Dataset extract START

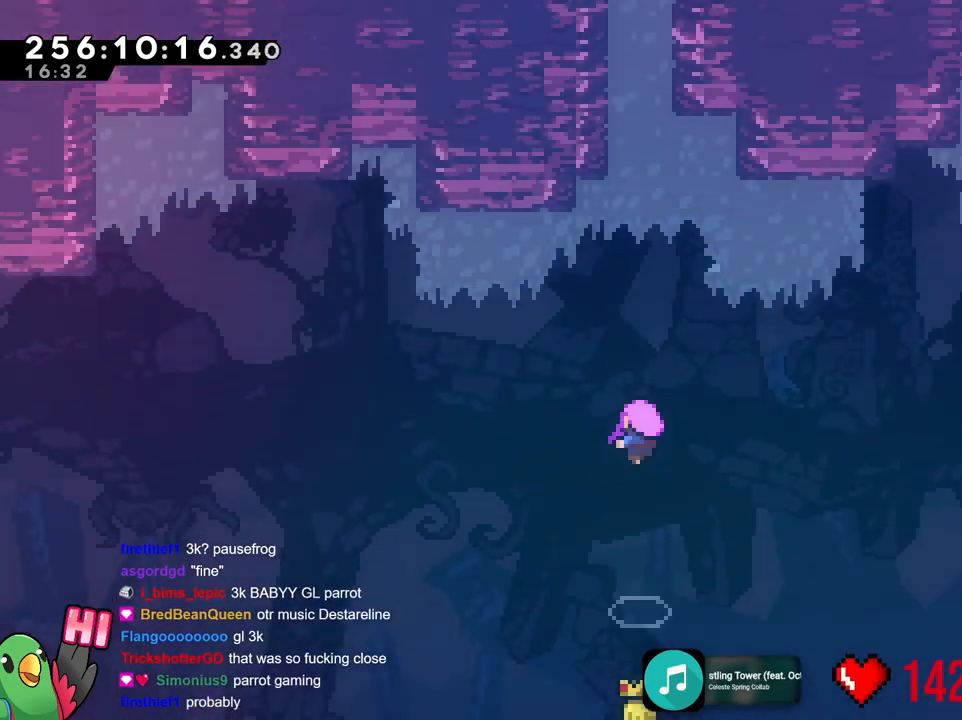
{"buttons": ["R1"], "left_stick": "center", "right_stick": "center", "events": [[367, "R1", "down"]]}
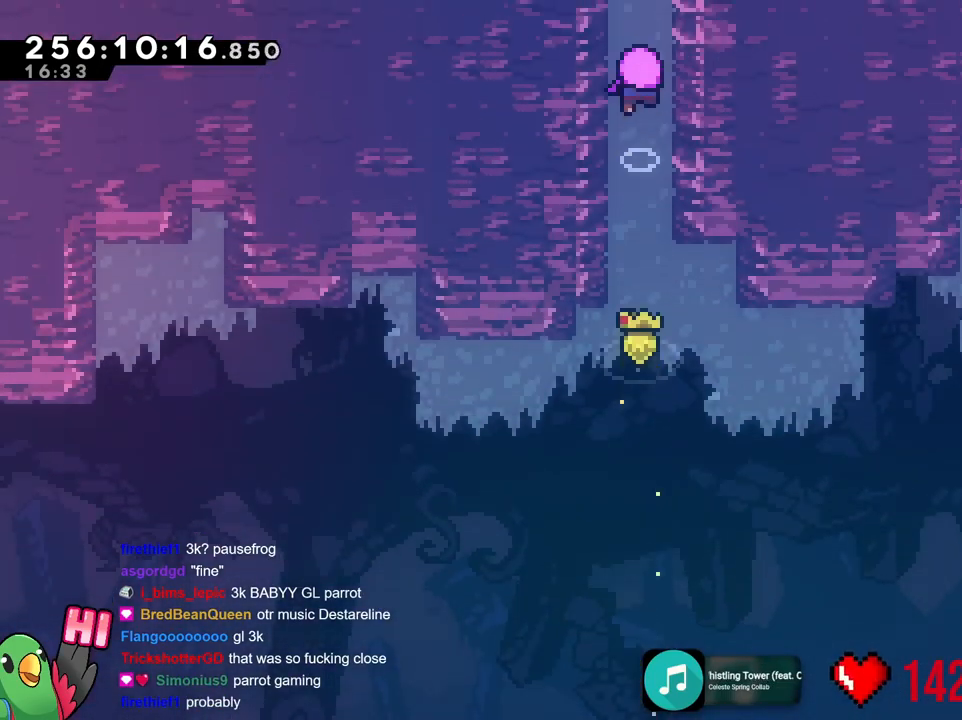
{"buttons": [], "left_stick": "center", "right_stick": "center", "events": [[17, "R1", "up"], [117, "R1", "down"], [234, "R1", "up"]]}
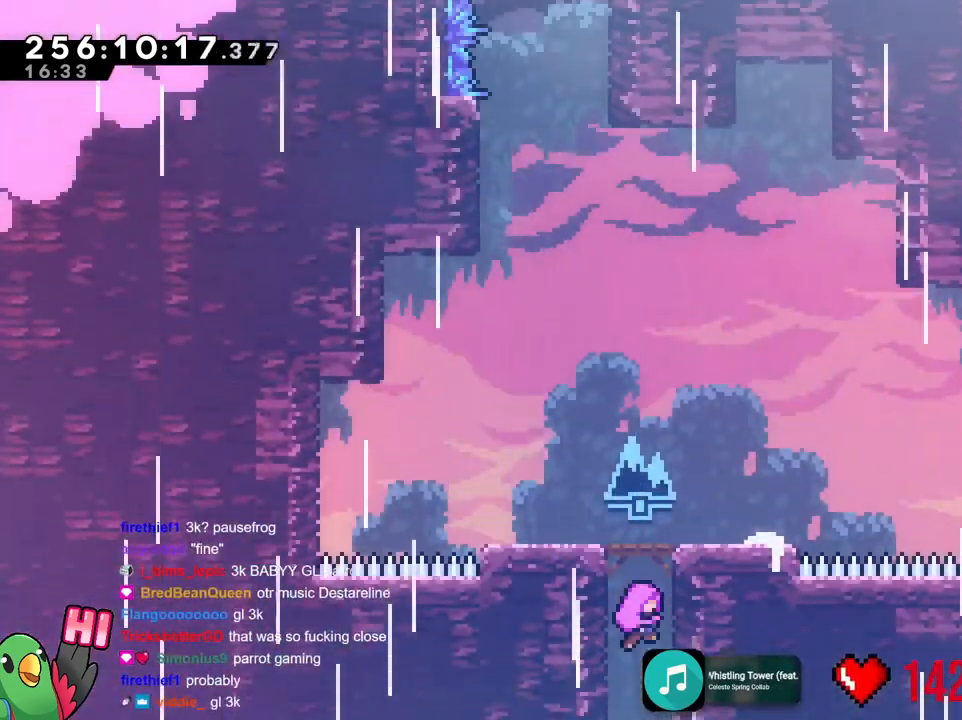
{"buttons": ["R1"], "left_stick": "center", "right_stick": "center", "events": [[501, "R1", "down"]]}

Dataset extract END

#### Exercise goal:
Start at the first line and set down all of the data exactly, passing over the pictures.

#### Output:
{"buttons": ["R1"], "left_stick": "center", "right_stick": "center", "events": [[367, "R1", "down"]]}
{"buttons": [], "left_stick": "center", "right_stick": "center", "events": [[17, "R1", "up"], [117, "R1", "down"], [234, "R1", "up"]]}
{"buttons": ["R1"], "left_stick": "center", "right_stick": "center", "events": [[501, "R1", "down"]]}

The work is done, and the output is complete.